Making sense of what Seahawks got from Oakland for Marshawn Lynch
Apr 27, 2017, 12:33 PM
(AP)
It may seem like the Seahawks didn’t get much in return for Marshawn Lynch. On the surface, they didn’t.
The trade that Seattle and Oakland completed Wednesday includes a swap of late-round picks in next year’s draft, with the Seahawks getting Oakland’s 2018 fifth-rounder in exchange for Lynch’s rights and Seattle’s 2018 sixth-rounder. Moving up one round late in next year’s draft doesn’t amount to much in the way of compensation, but it’s better than what the Seahawks could have gotten for Lynch and perhaps should have gotten, which is nothing at all.
Forget for a moment that Lynch is a franchise icon and that he may be capable of recapturing at least part of his pre-2015 form. That was much less relevant in determining his trade value than was his contractual situation with the Seahawks.

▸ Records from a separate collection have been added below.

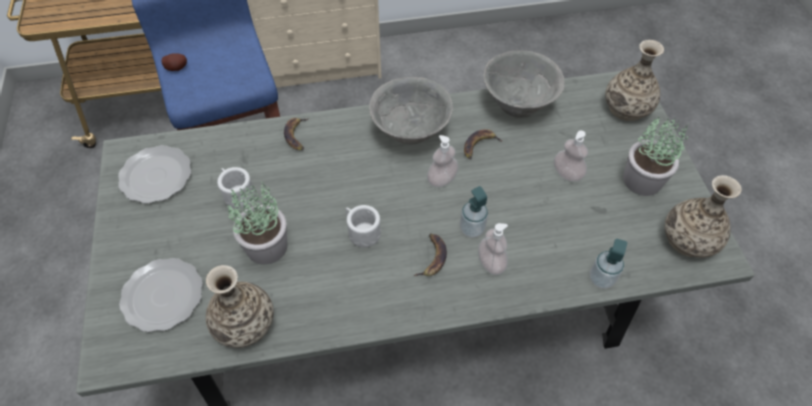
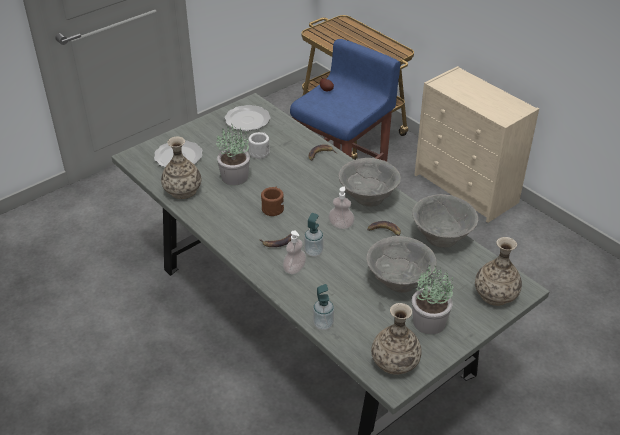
camera: 60 degrees right, 15 degrees down
white mug [345,205,381,248] -> brown mug [261,187,284,216]
soap dispenser [554,130,588,182] -> grey bowl [366,236,437,293]

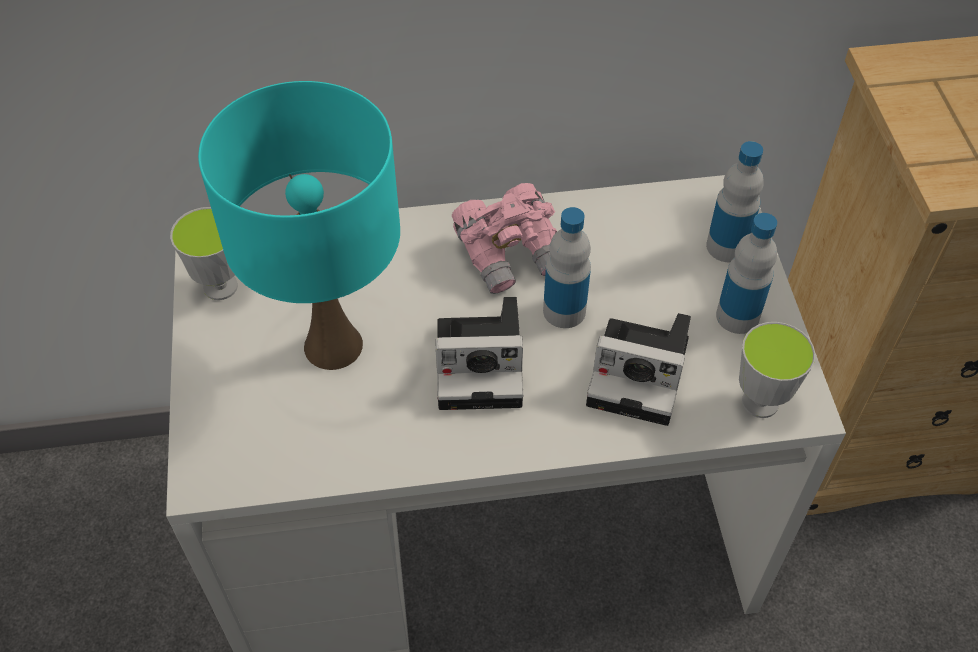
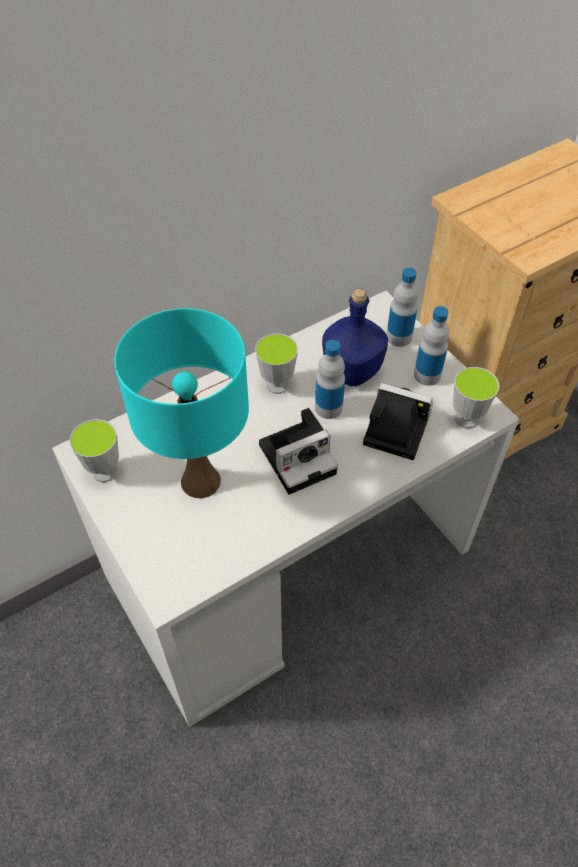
camera: 25 degrees left, 0 degrees up
pink binoculars [452,183,557,294] -> cup [255,333,298,394]
camera [586,313,691,426] -> camera turned 150 degrees counterclockwise [363,383,433,460]
none -> blue bottle [322,289,388,386]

Seattle controlled Lynch’s rights because he was still under contract for two more years when he retired after the 2015 season. Under the terms of that contract, the Seahawks would have been on the hook for Lynch’s $9 million base salary (and the same cap charge) for 2017 had he remained with them. No team would pay that much money to a 31-year-old running back who was out of football in 2016 and is two years removed from his last healthy and productive season. Not even the Seahawks – as much as Lynch has meant to the organization – given their cap situation and the money they already gave to Eddie Lacy.
So if the Seahawks weren’t able to trade Lynch and get his contract off their books, they would have had to release him.
With Oakland knowing that, Seattle had no leverage in trade talks. The Raiders could have waited for the Seahawks to release Lynch and then signed him as a free agent, in which case they wouldn’t have had to give Seattle a draft pick. It wouldn’t have cost them a future compensatory pick, either, because released players don’t factor into that equation.
And because Lynch was only ever truly interested in playing for his hometown team, it’s not as though Seattle had the option of shopping around and trying to leverage a better trade offer from another team. It was Oakland or nothing.
The exact value that Seattle will gain in the swap of 2018 picks won’t be known until that year’s draft order is set. It’ll likely be equivalent in value to acquiring a seventh-rounder.
It’s not much, but it was a good deal for Seattle to get anything at all for Lynch.